Two-terminal resistive switches can change their conductance values depending on the input history. Physically, the device can be either based on the redistribution and associated redox processes of metal cations (so-called conductive-bridge memory, CBRAM) or oxygen anions (so-called oxide-RRAM). Such a device is essentially a resistor with inherent memory and is sometimes termed a memristor (memory + resistor), or a more generally defined memristive system. Particularly, due to their simple two-terminal structure and the ionic nature that causes the memory effect (which leads to excellent scalability and non-volatility), these devices are promising candidates for ultra-high density, non-volatile memories that may potentially replace flash-based memory in data storage market, as well as in the fast-growing embedded memory market.
Cation-based RRAM fundamental studies and modeling.
Conductive-bridge memory, based on the redistribution of metal cations that leads to the formation and rupture of a conducting filament inside an otherwise insulating dielectric, offers high on/off resistance ratio, excellent scalability and low programming current.

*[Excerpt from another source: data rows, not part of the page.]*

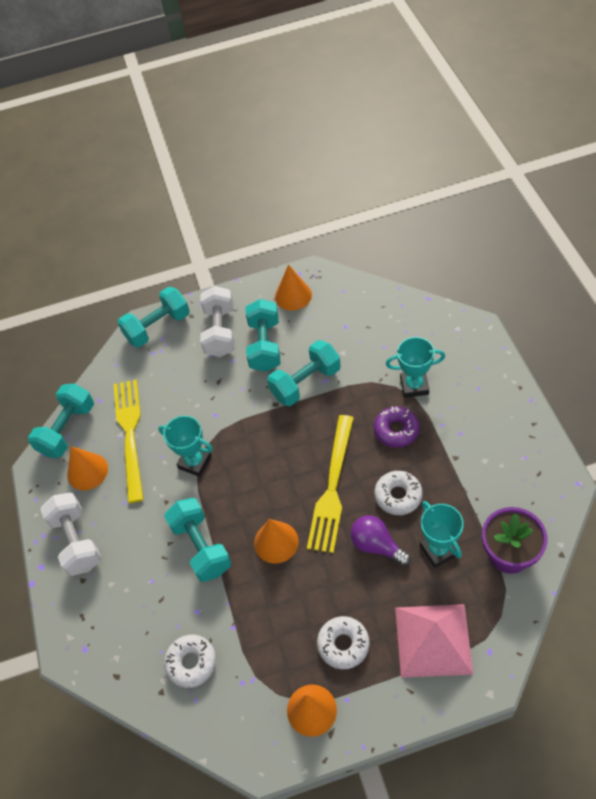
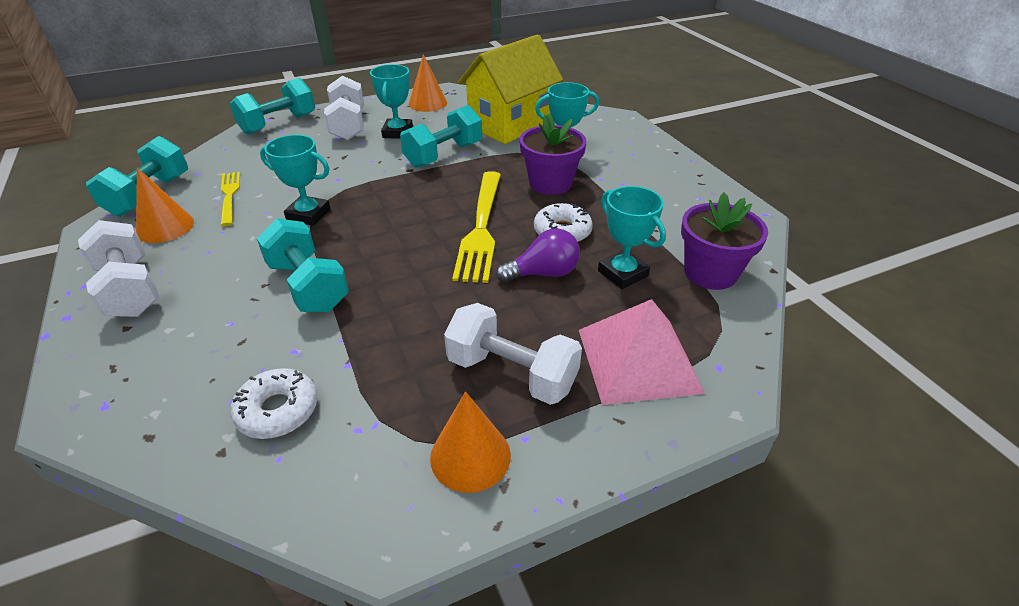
camera: 15 degrees left, 15 degrees down
(130, 433) = (229, 195): yellow fork -> yellow fork, size x0.59
(265, 345) = (398, 132): turquoise dumbbell -> turquoise trophy
(276, 542) = (411, 276): orange cone -> none
(343, 644) = (512, 373): white donut -> white dumbbell
(369, 336) = (510, 124): none -> yellow house
(376, 545) = (543, 273): purple light bulb -> purple light bulb turned 135 degrees clockwise
(396, 430) = (550, 183): purple donut -> purple flower pot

In the last few years, we performed systematical experimental and modeling studies that unambiguously revealed the dynamic filament growth process and the fundamental thermodynamic and kinetic factors that determine the filament growth direction, shape and morphologies (Yang Nat. Comms. 2014, Yang Nat. Comms. 2012, Sheridan Nanoscale 2011). These studies provided critical insight into the understanding and continued optimization of CBRAM devices. Additionally, we focused on atomic-scale control of the filament growth process and showed that through fundamental physics understanding and optimized device engineering, the programming current can be reduced to be below nA while still maintaining an on/off ratio > 10e3 (Gaba EDL 2014). We are currently employing such devices for very low power memory and logic applications. Additional efforts have been made to develop 3D integrated RRAM devices, including stacking of crossbar arrays layer by layer, and fabricating vertical devices with the sidewall active device structures. We also perform atomic-scale dynamic Monte Carlo simulations to support the experimental findings and extract important device and material parameters, examine the requirements for successful memory array operations during read and write and study how the native stochastic resistance switching process can lead to novel computing approaches.
Anion-based RRAM fundamental studies and modeling.

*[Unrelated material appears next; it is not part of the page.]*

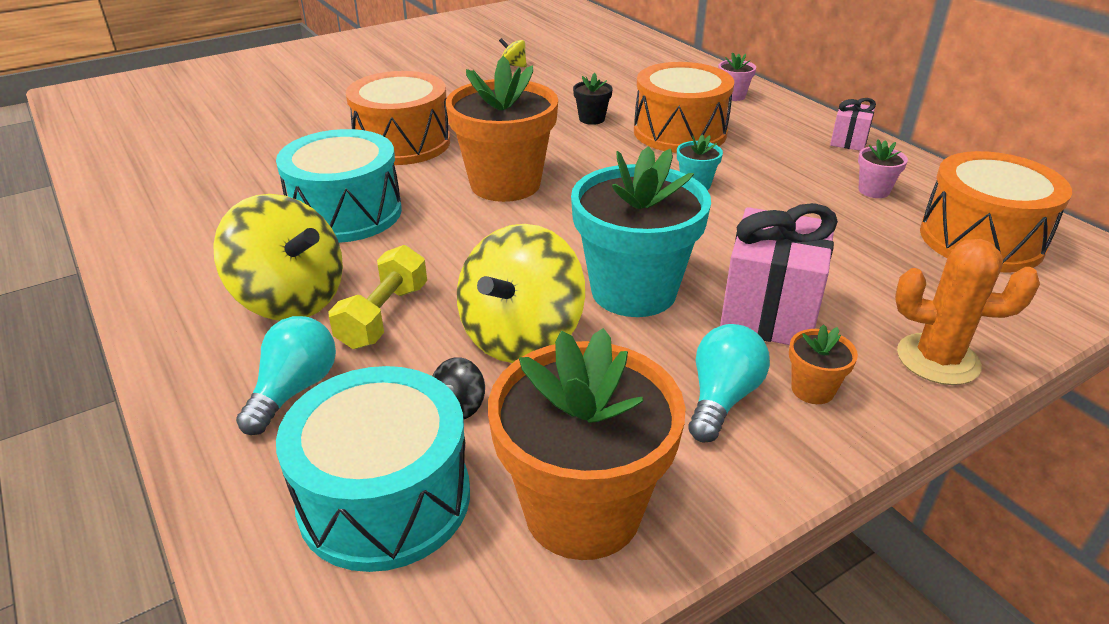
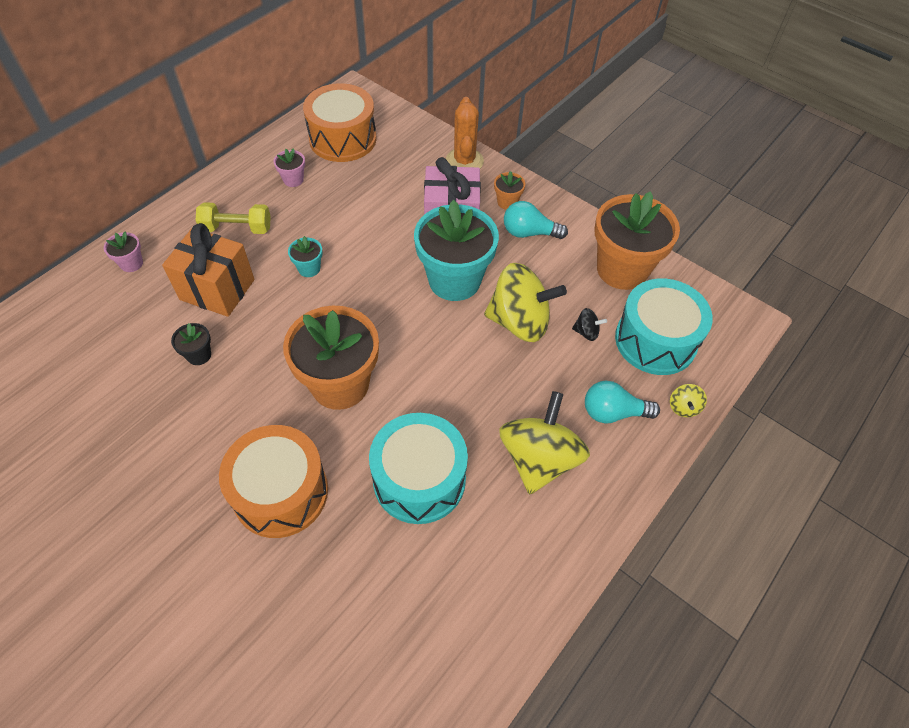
camera: 110 degrees left, 20 degrees up
(383, 316) = (532, 397): yellow dumbbell -> yellow dumbbell (237, 228)
(513, 65) = (56, 461): yellow spinning top -> yellow spinning top (683, 407)
(680, 132) = (217, 289): orange drum -> orange gift
(848, 141) = (216, 191): pink gift -> none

Besides CBRAM, we also perform extensive studies on oxide-RRAM, which relies on the redistribution of oxygen anions in oxides that leads to the change in local conductivity. Compared to CBRAM devices, oxide-RRAM devices offer lower high on/off resistance ratio and typically requires higher programming current. However, they typically offer longer write/erase endurance since the resistance change involves only native species (oxygen ions). Additionally, incremental resistance changes can be obtained by controlling the amount of oxygen ions that are distributed. These properties make such device excellent candidates for logic applications where endurance and analog conductance change are oftentimes desired. Like the CBRAM device project, we aim to perform systematic experimental and theoretical studies on oxide-RRAM devices, to identify the thermodynamic and kinetic factors governing the dynamic resistance switching processes, study critical noise and retention characteristics, optimize device performance including the desired non-linear I-V in the on-state and improve the desired analog switching characteristics. New device concepts such as complementary resistive switching obtained in a single device and 3D device integration are also of interests.
New multifunctional devices enabled by ionic processes.
Based on the fundamental understanding we developed from two-terminal resistive switching devices, we recently started applying the same principles in other structures to explore new device concepts. For example, in materials science research, the lanthanum aluminate/strontium titanate (LAO/STO) heterojunction has attracted significant interest after the discovery of a spontaneous two-dimensional electron gas (2DEG) formation at the LAO/STO interface. The exact mechanism behind the 2DEG formation is still being debated although many believe the formation and location of oxygen vacancies (VOs) play a critical role. Coincidentally, we have gained extensive knowledge of VO generation and migration in our studies in oxide-based RRAM devices. In this project, we aim to control the location and density of VOs in the LAO layer in situ using an external electric field. This study will not only shed light into the roles of VO in the 2DEG formation, but also can lead to novel devices where the density and threshold of the 2DEG layer can be reconfigured in a non-volatile fashion on the fly.